The S&P - full name, Standard & Poor's 500-stock index - measures the market value of its 500 stocks. But the Dow - full name, Dow Jones industrial average - adds up the prices of its 30 stocks and then divides the total. Lots of people call the Dow an index, but it's really an average. And that makes a huge difference.
For example, some numbers-crunchers at Bloomberg calculated that had the Dow added Apple rather than Bank of America in 2008 and had Apple not split its stock 7 for 1 last year, the Dow would now be about 22,000. (An amusing sidelight: Bank of America replaced Altria just in time to get whacked by the financial crisis; it was ousted from the average in 2013, replaced by Goldman Sachs.)
Although everyone knows the Dow, almost no one invests in mutual funds or exchange-traded funds tied to it.
For reasons I'll explain some other time, each dollar move in any of the 30 Dow stocks moves the average by 6.42195 points.
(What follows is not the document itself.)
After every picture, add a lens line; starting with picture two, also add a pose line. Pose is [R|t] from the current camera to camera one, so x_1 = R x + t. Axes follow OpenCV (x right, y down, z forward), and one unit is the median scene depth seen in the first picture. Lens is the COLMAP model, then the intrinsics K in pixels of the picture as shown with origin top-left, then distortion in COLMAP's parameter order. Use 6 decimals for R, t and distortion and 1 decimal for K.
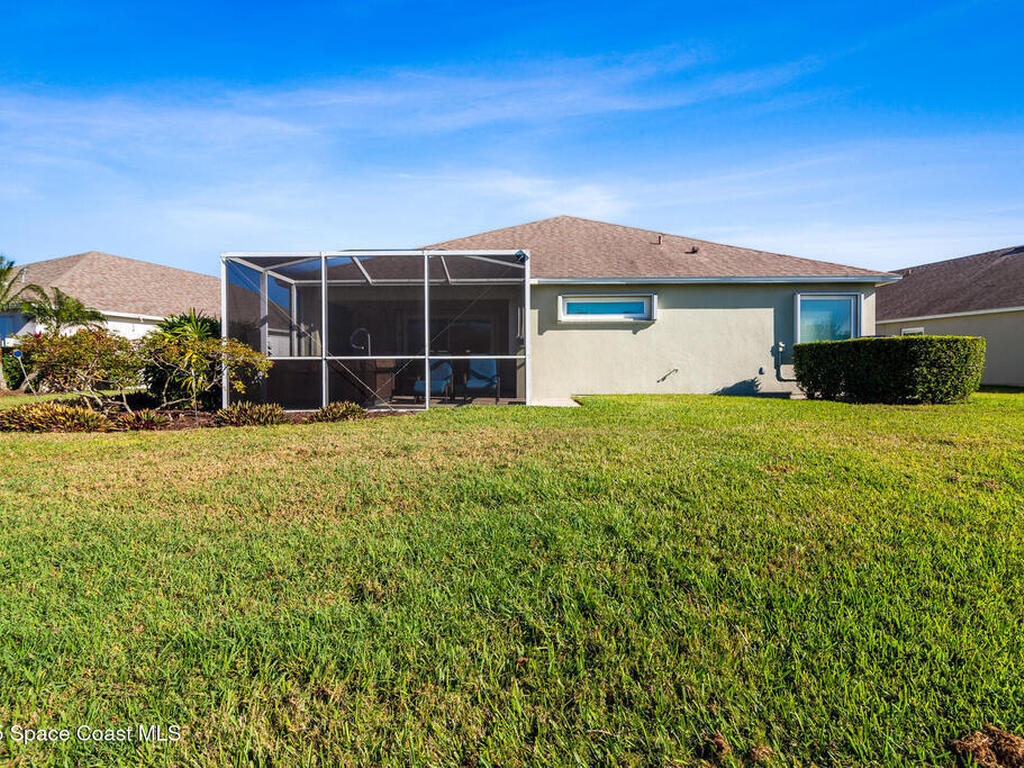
lens RADIAL K [[521.9, 0, 516.4], [0, 521.9, 380.6], [0, 0, 1]] dist [0.000567, -0.000182]
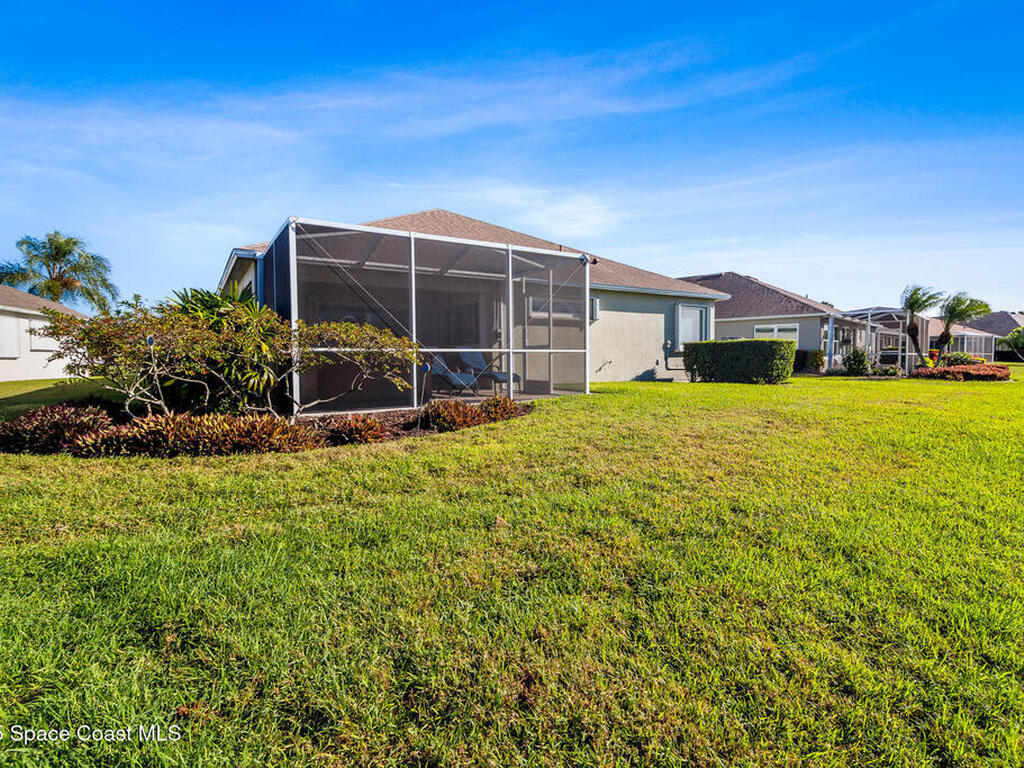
lens RADIAL K [[521.9, 0, 516.4], [0, 521.9, 380.6], [0, 0, 1]] dist [0.000567, -0.000182]
pose [[0.832313, -0.024737, 0.553754, -0.549608], [0.016531, 0.999667, 0.019810, -0.003759], [-0.554060, -0.007334, 0.832444, 0.110717]]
To give you an extreme example, for the Dow, a $1 move by Travelers' 331 million shares is equal to a $1 move in General Electric's 10.04 billion shares. If GE rises a buck and Travelers falls a buck, the S&P, which measures stock market value, would show a $9.7 billion gain. The Dow, by contrast, would be flat.
This bizarre situation helps explain why, although everyone knows the Dow, almost no one invests in mutual funds or exchange-traded funds tied to it. The nation's biggest fund operator, Vanguard, says its investors have about $400 billion tied to the S&P but not a penny tied to the Dow.
Now, let me show you what the Dow has to go through to keep the average at the same level when it changes components or one of its stocks splits.
Let's say that the Apple-for-AT&T substitution and Visa's stock split had taken place after Friday's market close.
The Dow was 17,749.31, and the total market price of its components was $2,763.85. You take that number, add Apple's share price ($123.59), and subtract AT&T's price ($32.76) and $198.77 for the reduction in Visa's share price caused by its 4-for-1 split. You end up with a total of $2,655.91.
To keep the Dow at the same 17,749.31 level, each dollar of stock price would be worth 6.68295 Dow points, rather than the previous 6.42195.
Although this arithmetic is complicated, the public doesn't have to deal with it, and the Dow is really easy for non-investment professionals to understand. "You just add up the prices and divide them," says Howard Silverblatt, senior index analyst at S&P Dow Jones Indices. "The simplicity of the Dow is one of its greatest attributes."
Which is why people will be making such a fuss about the new i-Dow over the next few days. Even though it's totally insignificant.